Mekong River in Laos
Credit Wikimedia Commons

News about wildlife frequently involves endangered species. In Hawai‘i, there’s also a lot of attention to invasive species. It’s a lot less common to talk about NEW species—but that’s the focus of news from Asia this week. HPR’s Bill Dorman has more in today’s Asia Minute.

The Mekong River region of Southeast Asia is home to some of the most diverse animal and plant populations on earth. The World Wildlife Foundation has been tallying up the research of scientists working in Cambodia, Laos, Myanmar, Thailand and Vietnam.

The Foundation says the Mekong continues to be the source of new species of plants and animals—115 species in the latest count. It’s a continuing project, a spokesman for the group says the pattern has been the discovery of two new species a week and 2,500 over the past 20 years.

The most recent tally sounds like a conservationist’s version of the Twelve Days of Christmas.

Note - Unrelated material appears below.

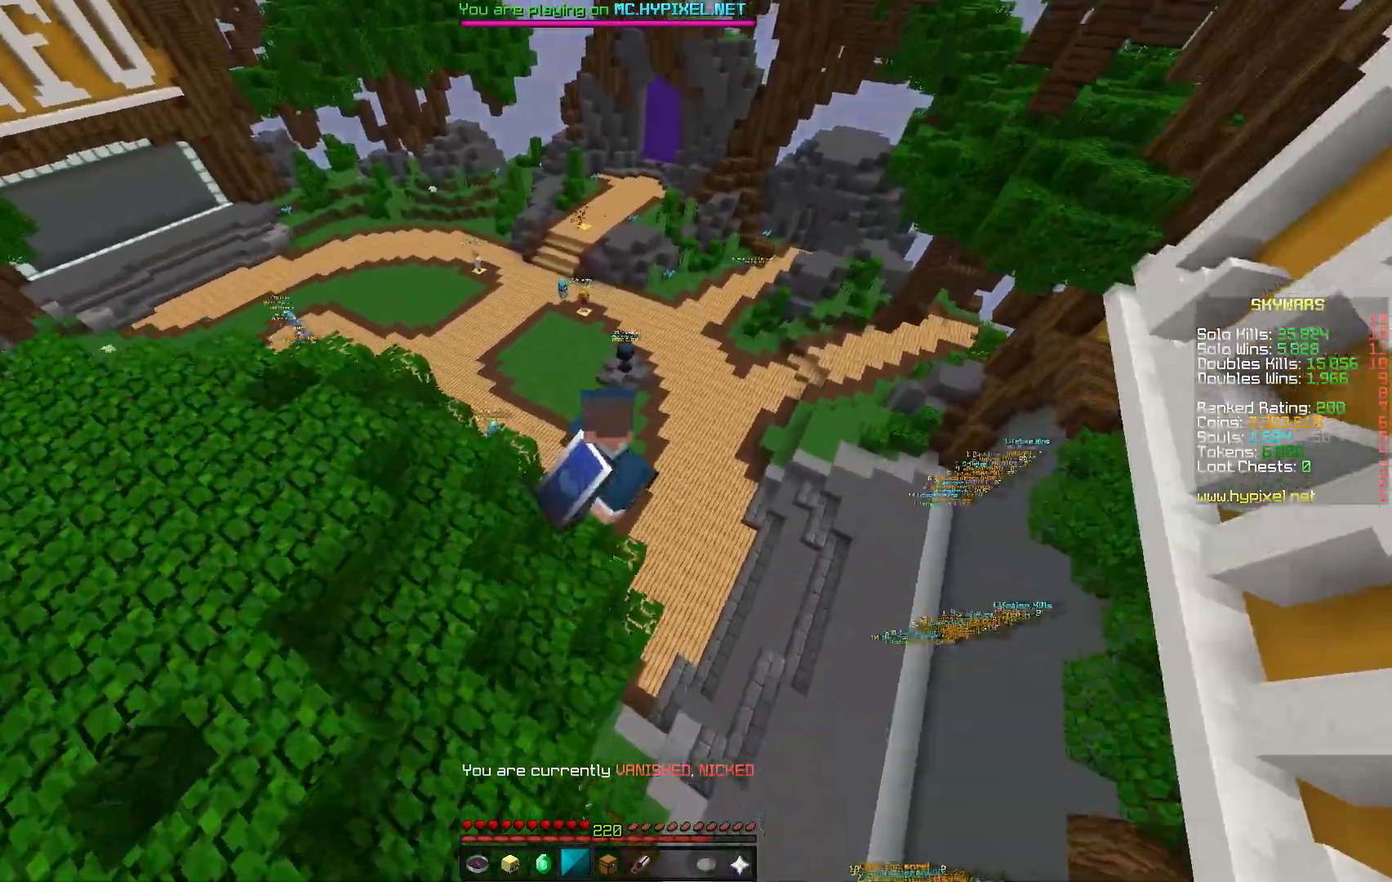
{"keys": ["w"], "mouse": [], "events": []}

New species include 88 kinds of plants, eleven amphibians, eleven reptiles, three mammals and two fish.

Some of the newcomers include: a mountain horseshoe bat found in the forests of up country Laos and Thailand, a snail-eating turtle elsewhere in Thailand, and two new kinds of moles found in Vietnam.

That’s on top of a crocodile lizard and a new species of frog.

A spokesman for the World Wildlife Foundation says the annual count brings attention to the fragility of many species. And the need to increase enforcement of poaching laws to protect the vulnerable.